The inequality of opportunity between the farmer on Fifth Avenue and the farmer in Arkansas is the same inequality between the river-bottom and the hill-side farms, exaggerated by the advance of civilization.

Now the men of this valley find that it is quite out of the question to make or maintain an equal division of the farm land. Even if it were feasible to secure to each man the same amount of land, these equal shares could not have the same quality of soil nor be equally favored as to location. Moreover, if these opportunities could possibly be equalized by a gerrymander of the territory, the equality would be immediately upset by social changes.

But these farmers discover that the price of land is the measure of the advantage that the farmer on that land has over the farmer who has no farm. They therefore see that the collection from each man each year of an amount equal to five per cent on the value of his land, exclusive of his improvements, and the use of this fund for the payment of public burdens, thus avoiding the necessity of taxation, is the only possible way of equalizing opportunities. They see that by this method each man may be compelled to yield to the public whatever advantage his location gives him, and that since the return of this advantage to the community will be ample for the community's needs, each man may be permitted to enjoy the full fruit of his own industry and will be required to surrender no part of it in taxes to the state.

Moreover, they see not only that the advantages of agricultural locations may be nicely equalized by this method, but that it will work to a certainty in any state of society, insuring always and under all conditions equality of opportunity in the use of the earth.

Our conception of property rights must be modified if our civilization is to endure. What a man makes he may safely be allowed to keep or sell as he chooses. Rut we must come to see that land is different. Possession of the land should be made conditional upon its economic use. There is no way to accomplish this but to make land values the exclusive subject of taxation.

An official of the United States Steel Corporation claimed before a committee of Congress that his people owned sixty thousand acres of one coal field, and that in view of the fact that they had a monopoly of it, its value was sixty thousand dollars an acre.

If premiums of location were treated as public property and these people were required to pay the annual value, it would amount, at five per cent, on their own valuation, to $18,000,000 a year.
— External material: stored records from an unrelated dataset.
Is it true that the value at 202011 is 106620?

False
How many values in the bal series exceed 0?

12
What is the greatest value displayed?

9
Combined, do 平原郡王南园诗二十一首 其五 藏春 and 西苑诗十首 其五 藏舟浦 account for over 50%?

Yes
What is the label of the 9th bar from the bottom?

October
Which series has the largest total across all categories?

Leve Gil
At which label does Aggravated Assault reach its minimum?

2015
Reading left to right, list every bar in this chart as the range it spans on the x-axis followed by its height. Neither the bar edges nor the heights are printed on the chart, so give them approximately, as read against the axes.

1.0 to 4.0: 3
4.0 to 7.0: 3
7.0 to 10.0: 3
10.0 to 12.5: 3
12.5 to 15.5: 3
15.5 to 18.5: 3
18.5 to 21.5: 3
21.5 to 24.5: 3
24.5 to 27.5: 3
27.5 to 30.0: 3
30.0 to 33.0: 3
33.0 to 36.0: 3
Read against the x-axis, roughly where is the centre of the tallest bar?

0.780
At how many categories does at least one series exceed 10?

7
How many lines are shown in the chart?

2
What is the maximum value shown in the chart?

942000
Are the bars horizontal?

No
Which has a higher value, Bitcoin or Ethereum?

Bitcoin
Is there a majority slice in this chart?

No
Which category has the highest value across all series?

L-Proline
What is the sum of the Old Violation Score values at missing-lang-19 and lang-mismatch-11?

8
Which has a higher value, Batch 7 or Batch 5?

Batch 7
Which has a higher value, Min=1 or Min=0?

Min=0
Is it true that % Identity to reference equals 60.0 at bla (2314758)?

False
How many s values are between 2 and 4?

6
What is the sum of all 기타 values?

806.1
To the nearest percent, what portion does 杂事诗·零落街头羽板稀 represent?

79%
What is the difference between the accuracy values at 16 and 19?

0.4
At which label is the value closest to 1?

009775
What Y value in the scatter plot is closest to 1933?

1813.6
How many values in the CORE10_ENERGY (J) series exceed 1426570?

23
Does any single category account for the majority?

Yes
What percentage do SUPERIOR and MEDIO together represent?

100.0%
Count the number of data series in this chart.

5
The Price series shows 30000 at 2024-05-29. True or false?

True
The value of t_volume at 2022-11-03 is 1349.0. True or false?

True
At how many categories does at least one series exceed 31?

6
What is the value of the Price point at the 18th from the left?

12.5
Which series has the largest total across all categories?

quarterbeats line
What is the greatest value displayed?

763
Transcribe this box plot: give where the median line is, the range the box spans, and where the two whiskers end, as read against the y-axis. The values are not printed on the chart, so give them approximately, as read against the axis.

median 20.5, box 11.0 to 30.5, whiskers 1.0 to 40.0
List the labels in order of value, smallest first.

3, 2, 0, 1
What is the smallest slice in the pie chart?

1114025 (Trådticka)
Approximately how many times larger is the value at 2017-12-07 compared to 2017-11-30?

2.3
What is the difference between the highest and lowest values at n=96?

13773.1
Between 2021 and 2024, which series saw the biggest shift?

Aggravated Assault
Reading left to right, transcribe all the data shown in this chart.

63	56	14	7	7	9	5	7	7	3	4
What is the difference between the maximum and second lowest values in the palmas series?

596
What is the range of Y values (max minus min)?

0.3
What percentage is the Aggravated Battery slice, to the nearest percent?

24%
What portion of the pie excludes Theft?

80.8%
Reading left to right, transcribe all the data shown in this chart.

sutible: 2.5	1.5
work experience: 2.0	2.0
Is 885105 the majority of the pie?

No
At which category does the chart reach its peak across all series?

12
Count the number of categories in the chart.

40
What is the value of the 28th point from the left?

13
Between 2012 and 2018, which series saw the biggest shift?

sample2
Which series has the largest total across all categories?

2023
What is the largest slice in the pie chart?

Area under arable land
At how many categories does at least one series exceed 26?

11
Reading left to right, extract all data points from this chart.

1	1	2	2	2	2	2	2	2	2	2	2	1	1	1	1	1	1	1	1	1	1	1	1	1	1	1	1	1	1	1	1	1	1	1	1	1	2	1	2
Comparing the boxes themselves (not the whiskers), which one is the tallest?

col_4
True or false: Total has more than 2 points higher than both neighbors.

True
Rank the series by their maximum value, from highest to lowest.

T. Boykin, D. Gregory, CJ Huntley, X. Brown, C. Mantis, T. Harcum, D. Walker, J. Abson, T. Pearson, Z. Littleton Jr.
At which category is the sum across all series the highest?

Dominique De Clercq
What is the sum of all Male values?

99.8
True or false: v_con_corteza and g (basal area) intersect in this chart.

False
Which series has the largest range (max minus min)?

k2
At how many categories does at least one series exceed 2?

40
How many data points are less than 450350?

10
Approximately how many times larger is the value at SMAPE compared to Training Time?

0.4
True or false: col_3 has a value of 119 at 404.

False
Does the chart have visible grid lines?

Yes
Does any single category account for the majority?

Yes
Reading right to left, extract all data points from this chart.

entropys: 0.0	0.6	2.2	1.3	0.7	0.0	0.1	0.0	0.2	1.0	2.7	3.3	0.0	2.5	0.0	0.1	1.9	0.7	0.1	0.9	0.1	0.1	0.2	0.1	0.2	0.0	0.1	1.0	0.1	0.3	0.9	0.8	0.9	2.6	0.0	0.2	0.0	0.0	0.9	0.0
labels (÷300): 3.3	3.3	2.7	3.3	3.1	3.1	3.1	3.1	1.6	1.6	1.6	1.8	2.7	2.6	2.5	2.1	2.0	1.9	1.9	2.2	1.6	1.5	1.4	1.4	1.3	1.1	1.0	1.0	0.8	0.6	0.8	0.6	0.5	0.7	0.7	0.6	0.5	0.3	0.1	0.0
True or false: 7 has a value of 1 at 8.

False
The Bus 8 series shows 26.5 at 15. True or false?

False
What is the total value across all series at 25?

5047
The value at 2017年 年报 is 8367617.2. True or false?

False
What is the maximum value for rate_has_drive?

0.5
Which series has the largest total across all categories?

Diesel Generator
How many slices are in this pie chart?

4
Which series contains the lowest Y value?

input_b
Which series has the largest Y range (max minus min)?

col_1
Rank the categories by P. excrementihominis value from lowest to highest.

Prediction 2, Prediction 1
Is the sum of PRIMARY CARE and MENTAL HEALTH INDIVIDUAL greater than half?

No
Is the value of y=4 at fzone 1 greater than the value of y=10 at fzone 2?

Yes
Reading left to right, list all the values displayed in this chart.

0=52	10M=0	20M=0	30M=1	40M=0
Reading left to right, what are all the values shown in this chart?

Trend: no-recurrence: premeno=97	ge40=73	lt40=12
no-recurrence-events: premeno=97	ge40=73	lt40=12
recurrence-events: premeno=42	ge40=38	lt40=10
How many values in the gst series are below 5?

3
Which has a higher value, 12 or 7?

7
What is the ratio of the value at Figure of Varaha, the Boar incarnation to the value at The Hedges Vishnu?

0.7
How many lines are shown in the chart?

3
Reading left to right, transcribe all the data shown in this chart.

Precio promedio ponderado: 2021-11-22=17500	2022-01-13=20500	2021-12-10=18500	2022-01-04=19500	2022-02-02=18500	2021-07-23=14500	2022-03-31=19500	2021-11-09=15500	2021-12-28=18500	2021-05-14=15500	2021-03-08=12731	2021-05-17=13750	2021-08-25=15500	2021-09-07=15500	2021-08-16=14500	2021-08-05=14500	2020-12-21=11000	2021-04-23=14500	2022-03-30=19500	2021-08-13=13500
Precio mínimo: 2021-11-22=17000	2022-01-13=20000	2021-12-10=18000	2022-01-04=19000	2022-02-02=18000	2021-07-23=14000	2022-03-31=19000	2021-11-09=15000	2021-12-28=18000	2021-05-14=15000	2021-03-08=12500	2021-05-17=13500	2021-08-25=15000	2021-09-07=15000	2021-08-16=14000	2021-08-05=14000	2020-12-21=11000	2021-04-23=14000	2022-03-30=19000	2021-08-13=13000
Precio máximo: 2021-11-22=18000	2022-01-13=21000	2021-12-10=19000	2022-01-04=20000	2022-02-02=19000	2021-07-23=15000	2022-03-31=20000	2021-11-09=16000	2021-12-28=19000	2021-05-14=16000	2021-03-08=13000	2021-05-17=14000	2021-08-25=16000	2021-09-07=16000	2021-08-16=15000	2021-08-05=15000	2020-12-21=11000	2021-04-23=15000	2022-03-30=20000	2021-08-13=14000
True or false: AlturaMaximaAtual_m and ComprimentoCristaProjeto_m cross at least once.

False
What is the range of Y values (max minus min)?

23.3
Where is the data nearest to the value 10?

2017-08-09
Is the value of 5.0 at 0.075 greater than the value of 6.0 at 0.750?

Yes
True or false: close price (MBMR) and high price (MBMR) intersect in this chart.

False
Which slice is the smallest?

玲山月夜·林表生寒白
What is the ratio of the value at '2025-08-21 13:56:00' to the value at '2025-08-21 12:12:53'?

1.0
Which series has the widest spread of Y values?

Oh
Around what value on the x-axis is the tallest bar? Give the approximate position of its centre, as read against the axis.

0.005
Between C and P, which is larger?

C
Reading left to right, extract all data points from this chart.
Would they have been able to agree to pay Mr. Carnegie his $16,500,000 a year if their monopoly power had been taxed out of existence? The taxation of monopoly is the life of trade. Steel would have been cheaper. Industry would have remained more democratic. And we should have had our libraries just the same; only they would have been public libraries and monuments of social justice and civic self-respect.

A land syndicate in the West boasts that it can drive cattle from Arizona to Oregon and camp every night on its own land. The children of San Francisco's slums would discover a continent to the east of them, and the hope of homes would make the nation young again, if that big land syndicate and all little ones everywhere were required to pay to the community for holding land out of use what others are willing to pay for using it.

Here is the law that Henry George discovered. Taxation is not necessary until men come together in communities; but the presence of the community creates a social value, the value of the land, a value that grows with the community's growth, keeping pace with the growing need of public revenue.

As Henry George would say, the accumulating land value of a community is just as clearly God's provision for the growing needs of that community as the milk in the mother's breast is God's provision for the babe in her arms.

Could we hope for the health of the babe if we were to snatch it from its mother's breast? As there is a God in heaven, we shall never have social health until we learn to do justly and to love mercy and to keep the laws of social well-being.

For the ordinances of Jehovah are true and righteous altogether. More to be desired are thev than gold, yea, than much fine gold. Moreover, by them is thy servant warned: In keeping of them there is great reward.